13. Porous material, made of fibers, whose pores are of average size from 30 μm to 200 μm and occupying a volume representing approximately 20% to 90% of the total volume of said material, and whose fibers are derived from ground material of at least cellulosic material of plant origin, containing:

from 50% to 95% water relative to the total weight of the material,

from 1% to 15% of adhesive agent relative to the total weight of the material, and which can be used as such or as an intermediate material for the preparation of the solid, porous fiber material according to claims 1 to 11.

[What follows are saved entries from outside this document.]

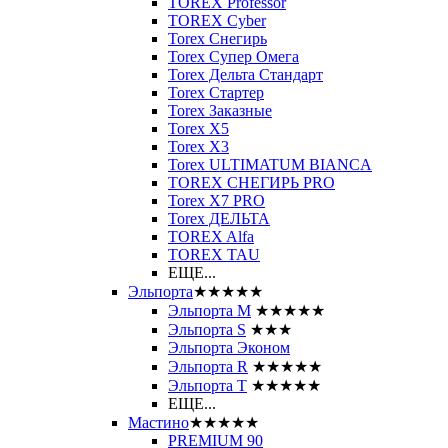
TOREX Professor
TOREX Cyber
Torex Снегирь
Torex Супер Омега
Torex Дельта Стандарт
Torex Стартер
Torex Заказные
Torex Х5
Torex Х3
Torex ULTIMATUM BIANCA
TOREX СНЕГИРЬ PRO
Torex X7 PRO
Torex ДЕЛЬТА
TOREX Alfa
TOREX TAU
ЕЩЕ...
Эльпорта
★★★★★
Эльпорта M
★★★★★
Эльпорта S
★★★
Эльпорта Эконом
Эльпорта R
★★★★★
Эльпорта Т
★★★★★
ЕЩЕ...
Мастино
★★★★★
PREMIUM 90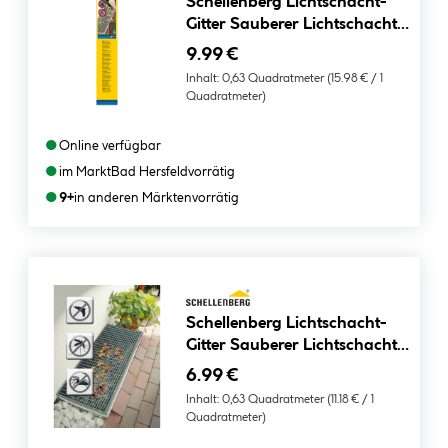
Schellenberg Lichtschacht-
Gitter Sauberer Lichtschacht
Aluminium 50 x 125 cm
9.99 €
Inhalt:
0,63 Quadratmeter
(15.98 € / 1
Quadratmeter)
●
Online verfügbar
●
im Markt
Bad Hersfeld
vorrätig
●
9+
in anderen Märkten
vorrätig
Schellenberg Lichtschacht-
Gitter Sauberer Lichtschacht
für Gitterroste
6.99 €
Inhalt:
0,63 Quadratmeter
(11.18 € / 1
Quadratmeter)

Process for the preparation of the solid, porous fiber material according to one of claims 1 to 11, comprising:

a step of mixing a crushed plant fiber, foaming agent, adhesive agent and water, to obtain a substantially homogeneous paste, followed by an expansion step for a time sufficient to obtain a substantially homogeneous and aerated paste (containing from 20% to 60% of air volume relative to the total volume of the dough), and

The method of claim 14, wherein:

an adhesive agent in aqueous solution (adhesive / water ratio of the solution of about 1) is added to the diluted pre-pulp in a dilute pre-pulp / adhesive ratio of 1/9 to obtain a substantially homogeneous pulp,

16. Porous material, porous, fiber as obtained by the implementation of the method according to claim 14 or 15.